In the end, what you do for Fortran or C depends on
which is more important, not reordering data or preserving the indexing
convention. For large images, reordering data is potentially expensive, and
often the indexing convention is inverted to avoid that.

The situation with
NumPy makes this issue yet more complicated. The internal machinery of NumPy
arrays is flexible enough to accept any ordering of indices. One can simply
reorder indices by manipulating the internal :term:`stride` information for
arrays without reordering the data at all. NumPy will know how to map the new
index order to the data without moving the data.

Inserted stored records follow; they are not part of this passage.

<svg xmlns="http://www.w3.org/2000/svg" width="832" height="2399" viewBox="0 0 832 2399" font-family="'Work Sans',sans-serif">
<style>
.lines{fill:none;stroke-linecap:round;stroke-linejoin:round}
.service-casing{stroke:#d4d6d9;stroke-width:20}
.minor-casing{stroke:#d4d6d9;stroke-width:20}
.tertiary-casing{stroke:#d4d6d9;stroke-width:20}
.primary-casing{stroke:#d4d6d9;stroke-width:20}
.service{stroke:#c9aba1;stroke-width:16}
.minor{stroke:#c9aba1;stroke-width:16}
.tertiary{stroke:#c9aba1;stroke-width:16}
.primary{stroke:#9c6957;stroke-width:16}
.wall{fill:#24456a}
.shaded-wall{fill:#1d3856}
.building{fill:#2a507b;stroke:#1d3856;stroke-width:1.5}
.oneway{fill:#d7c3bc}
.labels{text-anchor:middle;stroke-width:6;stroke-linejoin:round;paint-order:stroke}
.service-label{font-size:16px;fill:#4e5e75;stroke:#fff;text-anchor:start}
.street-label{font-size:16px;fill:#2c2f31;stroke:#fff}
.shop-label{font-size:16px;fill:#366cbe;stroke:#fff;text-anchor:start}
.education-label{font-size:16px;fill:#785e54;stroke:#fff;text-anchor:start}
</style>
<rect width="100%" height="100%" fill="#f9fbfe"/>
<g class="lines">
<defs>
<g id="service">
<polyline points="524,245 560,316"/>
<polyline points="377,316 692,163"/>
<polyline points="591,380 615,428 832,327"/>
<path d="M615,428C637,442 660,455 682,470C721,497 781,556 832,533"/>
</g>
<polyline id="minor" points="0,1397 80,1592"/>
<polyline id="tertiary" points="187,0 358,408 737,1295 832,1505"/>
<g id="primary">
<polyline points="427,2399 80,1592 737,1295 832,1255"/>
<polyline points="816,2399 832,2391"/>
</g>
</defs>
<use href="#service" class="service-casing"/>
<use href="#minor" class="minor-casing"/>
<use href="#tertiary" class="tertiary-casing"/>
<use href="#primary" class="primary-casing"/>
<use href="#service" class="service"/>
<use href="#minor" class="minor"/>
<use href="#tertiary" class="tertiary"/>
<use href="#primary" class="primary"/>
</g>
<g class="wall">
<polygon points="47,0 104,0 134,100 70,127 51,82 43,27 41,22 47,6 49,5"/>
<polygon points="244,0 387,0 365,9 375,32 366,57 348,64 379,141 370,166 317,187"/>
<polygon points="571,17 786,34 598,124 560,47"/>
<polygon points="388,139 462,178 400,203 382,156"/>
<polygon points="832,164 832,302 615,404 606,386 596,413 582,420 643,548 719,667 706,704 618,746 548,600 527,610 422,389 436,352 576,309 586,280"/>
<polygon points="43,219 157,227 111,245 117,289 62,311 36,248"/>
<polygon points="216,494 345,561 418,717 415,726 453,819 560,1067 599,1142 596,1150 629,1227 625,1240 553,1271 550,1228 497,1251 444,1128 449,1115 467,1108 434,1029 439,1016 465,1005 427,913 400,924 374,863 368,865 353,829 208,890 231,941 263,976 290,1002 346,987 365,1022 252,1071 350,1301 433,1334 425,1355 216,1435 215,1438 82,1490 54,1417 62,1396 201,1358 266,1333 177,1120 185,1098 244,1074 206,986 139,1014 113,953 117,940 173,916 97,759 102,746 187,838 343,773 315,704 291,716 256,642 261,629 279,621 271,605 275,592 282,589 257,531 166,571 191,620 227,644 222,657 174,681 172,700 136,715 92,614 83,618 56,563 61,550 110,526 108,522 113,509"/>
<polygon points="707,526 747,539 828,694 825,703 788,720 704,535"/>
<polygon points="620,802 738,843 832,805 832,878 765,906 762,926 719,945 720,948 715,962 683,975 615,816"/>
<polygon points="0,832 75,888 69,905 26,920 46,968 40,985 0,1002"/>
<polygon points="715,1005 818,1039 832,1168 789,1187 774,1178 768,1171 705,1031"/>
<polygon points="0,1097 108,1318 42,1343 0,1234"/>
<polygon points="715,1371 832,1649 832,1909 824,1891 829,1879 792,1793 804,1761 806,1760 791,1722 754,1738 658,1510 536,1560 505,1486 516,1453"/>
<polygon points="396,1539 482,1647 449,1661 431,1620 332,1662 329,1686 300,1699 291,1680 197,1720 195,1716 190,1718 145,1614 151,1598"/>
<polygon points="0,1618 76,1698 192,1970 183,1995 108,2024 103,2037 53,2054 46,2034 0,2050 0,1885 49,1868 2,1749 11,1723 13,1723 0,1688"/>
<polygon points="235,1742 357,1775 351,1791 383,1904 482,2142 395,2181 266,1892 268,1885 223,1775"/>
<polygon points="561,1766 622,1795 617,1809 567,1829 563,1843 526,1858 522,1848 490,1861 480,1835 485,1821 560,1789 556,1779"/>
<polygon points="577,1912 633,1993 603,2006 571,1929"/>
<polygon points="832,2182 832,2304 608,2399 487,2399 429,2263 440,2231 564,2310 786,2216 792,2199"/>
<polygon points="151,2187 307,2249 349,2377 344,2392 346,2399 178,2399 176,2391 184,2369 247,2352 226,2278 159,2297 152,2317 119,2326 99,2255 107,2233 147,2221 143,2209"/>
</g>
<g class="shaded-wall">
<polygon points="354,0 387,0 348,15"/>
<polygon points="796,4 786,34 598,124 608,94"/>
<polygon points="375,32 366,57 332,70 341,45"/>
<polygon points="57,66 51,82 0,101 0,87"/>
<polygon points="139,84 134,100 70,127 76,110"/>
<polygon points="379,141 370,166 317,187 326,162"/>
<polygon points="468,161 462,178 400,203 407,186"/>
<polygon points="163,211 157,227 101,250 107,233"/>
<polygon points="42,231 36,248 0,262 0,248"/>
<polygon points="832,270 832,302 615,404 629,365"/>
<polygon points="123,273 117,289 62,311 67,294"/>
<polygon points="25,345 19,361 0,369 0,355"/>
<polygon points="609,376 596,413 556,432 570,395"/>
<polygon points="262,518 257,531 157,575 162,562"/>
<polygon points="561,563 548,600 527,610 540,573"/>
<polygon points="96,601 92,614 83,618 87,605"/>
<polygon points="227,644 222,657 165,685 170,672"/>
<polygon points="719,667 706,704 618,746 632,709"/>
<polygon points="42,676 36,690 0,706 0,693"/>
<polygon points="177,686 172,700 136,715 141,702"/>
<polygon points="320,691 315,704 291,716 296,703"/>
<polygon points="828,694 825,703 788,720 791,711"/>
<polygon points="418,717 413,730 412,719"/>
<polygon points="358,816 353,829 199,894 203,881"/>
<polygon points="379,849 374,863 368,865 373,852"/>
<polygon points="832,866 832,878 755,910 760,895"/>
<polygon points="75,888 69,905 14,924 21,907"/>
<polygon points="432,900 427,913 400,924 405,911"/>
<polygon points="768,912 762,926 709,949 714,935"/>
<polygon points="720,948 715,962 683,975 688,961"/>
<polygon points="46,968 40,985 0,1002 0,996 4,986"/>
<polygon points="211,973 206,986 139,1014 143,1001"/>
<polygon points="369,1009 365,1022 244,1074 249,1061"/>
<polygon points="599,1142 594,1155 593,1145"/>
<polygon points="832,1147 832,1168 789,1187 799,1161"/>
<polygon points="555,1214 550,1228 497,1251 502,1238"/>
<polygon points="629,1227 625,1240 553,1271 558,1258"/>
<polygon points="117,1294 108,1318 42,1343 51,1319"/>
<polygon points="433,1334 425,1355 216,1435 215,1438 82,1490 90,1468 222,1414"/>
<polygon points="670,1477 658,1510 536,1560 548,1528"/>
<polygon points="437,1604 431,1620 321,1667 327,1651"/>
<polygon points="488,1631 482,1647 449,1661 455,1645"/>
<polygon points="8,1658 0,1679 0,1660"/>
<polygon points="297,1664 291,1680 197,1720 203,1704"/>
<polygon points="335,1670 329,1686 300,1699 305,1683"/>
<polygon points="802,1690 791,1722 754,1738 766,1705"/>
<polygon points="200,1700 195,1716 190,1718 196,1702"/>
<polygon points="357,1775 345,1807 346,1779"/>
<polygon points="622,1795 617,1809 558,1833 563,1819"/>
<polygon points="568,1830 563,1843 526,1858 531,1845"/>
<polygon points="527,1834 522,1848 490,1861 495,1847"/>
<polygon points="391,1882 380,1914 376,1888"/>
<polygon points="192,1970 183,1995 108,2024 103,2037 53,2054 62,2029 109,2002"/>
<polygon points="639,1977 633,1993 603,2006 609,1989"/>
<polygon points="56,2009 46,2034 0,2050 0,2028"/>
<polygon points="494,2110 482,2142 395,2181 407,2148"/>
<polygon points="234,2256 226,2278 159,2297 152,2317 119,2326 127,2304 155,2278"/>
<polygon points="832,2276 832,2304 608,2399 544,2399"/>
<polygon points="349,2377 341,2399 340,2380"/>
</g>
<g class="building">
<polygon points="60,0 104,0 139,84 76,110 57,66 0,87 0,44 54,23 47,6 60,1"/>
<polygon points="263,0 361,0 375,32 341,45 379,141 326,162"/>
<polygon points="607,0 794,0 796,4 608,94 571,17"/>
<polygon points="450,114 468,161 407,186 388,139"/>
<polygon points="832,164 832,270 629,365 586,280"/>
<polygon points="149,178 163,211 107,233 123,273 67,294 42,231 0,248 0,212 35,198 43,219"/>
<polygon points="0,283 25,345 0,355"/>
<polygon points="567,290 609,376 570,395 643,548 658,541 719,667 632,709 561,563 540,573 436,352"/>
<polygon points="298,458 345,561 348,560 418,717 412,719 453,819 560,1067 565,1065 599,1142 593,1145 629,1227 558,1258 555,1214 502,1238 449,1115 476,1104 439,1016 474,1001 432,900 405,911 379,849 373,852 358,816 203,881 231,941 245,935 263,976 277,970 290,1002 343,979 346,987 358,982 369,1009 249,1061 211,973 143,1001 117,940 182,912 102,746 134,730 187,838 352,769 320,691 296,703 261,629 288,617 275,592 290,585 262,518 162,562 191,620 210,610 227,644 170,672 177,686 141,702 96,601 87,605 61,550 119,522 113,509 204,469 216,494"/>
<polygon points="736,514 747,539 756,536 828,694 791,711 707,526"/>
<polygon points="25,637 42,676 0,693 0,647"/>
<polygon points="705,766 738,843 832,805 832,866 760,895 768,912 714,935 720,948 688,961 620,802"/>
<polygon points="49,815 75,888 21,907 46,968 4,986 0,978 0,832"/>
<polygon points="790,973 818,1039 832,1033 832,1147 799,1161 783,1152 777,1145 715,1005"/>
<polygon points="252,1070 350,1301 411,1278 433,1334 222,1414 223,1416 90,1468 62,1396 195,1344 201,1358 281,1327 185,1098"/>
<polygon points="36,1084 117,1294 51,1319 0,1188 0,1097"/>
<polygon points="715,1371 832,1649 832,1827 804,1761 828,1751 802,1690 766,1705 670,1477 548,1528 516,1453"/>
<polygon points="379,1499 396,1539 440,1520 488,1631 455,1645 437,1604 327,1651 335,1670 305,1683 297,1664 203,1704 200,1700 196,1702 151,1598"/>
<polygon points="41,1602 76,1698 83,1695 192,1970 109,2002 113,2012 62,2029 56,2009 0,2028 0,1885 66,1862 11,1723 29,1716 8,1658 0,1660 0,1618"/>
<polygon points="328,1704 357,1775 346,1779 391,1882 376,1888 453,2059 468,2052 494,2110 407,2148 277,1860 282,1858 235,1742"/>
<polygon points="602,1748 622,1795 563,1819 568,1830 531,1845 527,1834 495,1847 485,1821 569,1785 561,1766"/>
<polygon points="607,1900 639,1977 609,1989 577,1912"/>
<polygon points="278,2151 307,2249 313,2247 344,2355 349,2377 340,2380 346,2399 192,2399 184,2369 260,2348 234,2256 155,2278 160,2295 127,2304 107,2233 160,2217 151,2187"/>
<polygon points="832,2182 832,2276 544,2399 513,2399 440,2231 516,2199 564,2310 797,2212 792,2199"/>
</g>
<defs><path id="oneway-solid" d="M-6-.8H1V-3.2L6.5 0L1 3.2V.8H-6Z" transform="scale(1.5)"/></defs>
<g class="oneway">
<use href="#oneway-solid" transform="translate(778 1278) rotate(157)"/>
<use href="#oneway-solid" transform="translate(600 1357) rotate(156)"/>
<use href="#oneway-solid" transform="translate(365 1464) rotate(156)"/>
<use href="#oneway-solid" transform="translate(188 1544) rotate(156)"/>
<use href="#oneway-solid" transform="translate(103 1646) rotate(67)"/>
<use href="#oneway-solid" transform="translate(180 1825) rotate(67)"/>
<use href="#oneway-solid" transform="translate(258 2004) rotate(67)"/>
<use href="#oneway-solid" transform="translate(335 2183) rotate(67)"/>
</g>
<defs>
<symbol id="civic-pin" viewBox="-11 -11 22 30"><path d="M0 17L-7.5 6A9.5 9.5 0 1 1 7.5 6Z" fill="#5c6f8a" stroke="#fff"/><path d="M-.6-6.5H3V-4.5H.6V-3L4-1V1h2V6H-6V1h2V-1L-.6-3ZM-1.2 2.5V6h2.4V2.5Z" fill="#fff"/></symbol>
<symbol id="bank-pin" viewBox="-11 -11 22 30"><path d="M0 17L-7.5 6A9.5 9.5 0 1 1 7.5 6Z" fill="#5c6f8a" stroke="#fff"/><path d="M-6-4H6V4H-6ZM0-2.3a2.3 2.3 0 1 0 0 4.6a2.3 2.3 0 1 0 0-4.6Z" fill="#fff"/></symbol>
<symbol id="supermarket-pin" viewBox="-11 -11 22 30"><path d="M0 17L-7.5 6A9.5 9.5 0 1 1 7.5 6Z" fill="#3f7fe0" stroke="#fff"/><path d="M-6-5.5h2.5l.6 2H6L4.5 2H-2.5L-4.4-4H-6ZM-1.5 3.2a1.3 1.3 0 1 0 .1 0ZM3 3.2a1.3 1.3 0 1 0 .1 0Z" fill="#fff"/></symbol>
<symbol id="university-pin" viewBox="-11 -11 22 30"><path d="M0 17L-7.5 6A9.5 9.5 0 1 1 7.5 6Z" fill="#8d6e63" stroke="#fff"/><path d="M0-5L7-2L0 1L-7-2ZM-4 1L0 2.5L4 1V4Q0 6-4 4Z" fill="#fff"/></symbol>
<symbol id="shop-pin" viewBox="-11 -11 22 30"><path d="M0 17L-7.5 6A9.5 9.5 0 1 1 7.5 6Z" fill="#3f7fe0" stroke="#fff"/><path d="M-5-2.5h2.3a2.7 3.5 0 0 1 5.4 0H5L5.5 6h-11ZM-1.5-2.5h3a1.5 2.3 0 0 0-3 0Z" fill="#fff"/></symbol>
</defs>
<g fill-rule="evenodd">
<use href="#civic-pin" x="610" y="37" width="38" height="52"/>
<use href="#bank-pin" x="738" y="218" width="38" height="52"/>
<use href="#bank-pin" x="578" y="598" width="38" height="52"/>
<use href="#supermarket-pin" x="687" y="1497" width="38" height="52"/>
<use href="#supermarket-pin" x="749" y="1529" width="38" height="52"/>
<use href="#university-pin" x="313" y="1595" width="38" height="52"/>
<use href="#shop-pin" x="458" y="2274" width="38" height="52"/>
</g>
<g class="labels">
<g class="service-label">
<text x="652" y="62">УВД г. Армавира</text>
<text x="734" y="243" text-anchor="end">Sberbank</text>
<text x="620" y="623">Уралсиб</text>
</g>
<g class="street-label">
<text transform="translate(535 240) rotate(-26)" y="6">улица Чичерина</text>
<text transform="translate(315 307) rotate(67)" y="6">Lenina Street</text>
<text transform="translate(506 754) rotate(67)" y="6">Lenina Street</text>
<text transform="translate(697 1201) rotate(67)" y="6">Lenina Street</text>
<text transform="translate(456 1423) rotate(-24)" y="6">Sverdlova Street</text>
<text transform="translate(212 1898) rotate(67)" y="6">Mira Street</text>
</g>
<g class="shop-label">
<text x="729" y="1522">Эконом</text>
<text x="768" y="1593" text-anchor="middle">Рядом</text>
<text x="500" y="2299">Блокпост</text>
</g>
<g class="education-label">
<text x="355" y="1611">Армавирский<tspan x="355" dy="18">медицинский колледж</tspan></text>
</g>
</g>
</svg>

So if this is true, why not choose
the index order that matches what you most expect? In particular, why not define
row-ordered images to use the image convention? (This is sometimes referred
to as the Fortran convention vs the C convention, thus the 'C' and 'FORTRAN'
order options for array ordering in NumPy.) The drawback of doing this is
potential performance penalties. It's common to access the data sequentially,
either implicitly in array operations or explicitly by looping over rows of an
image. When that is done, then the data will be accessed in non-optimal order.
As the first index is incremented, what is actually happening is that elements
spaced far apart in memory are being sequentially accessed, with usually poor
memory access speeds. For example, for a two-dimensional image ``im`` defined so
that ``im[0, 10]`` represents the value at ``x = 0``, ``y = 10``. To be
consistent with usual Python behavior then ``im[0]`` would represent a column
at ``x = 0``. Yet that data would be spread over the whole array since the data
are stored in row order. Despite the flexibility of NumPy's indexing, it can't
really paper over the fact basic operations are rendered inefficient because of
data order or that getting contiguous subarrays is still awkward (e.g.,
``im[:, 0]`` for the first row, vs ``im[0]``). Thus one can't use an idiom such
as for row in ``im``; for col in ``im`` does work, but doesn't yield contiguous
column data.

As it turns out, NumPy is
smart enough when dealing with :ref:`ufuncs <ufuncs-internals>` to determine
which index is the most rapidly varying one in memory and uses that for the
innermost loop. Thus for ufuncs, there is no large intrinsic advantage to
either approach in most cases. On the other hand, use of :attr:`ndarray.flat`
with a FORTRAN ordered array will lead to non-optimal memory access as adjacent
elements in the flattened array (iterator, actually) are not contiguous in
memory.

Indeed, the fact is that Python
indexing on lists and other sequences naturally leads to an outside-to-inside
ordering (the first index gets the largest grouping, the next largest,
and the last gets the smallest element). Since image data are normally stored
in rows, this corresponds to the position within rows being the last item
indexed.

If you do want to use Fortran ordering realize that
there are two approaches to consider: 1) accept that the first index is just not
the most rapidly changing in memory and have all your I/O routines reorder
your data when going from memory to disk or visa versa, or use NumPy's
mechanism for mapping the first index to the most rapidly varying data. We
recommend the former if possible. The disadvantage of the latter is that many
of NumPy's functions will yield arrays without Fortran ordering unless you are
careful to use the ``order`` keyword. Doing this would be highly inconvenient.

Otherwise, we recommend simply learning to reverse the usual order of indices
when accessing elements of an array. Granted, it goes against the grain, but
it is more in line with Python semantics and the natural order of the data.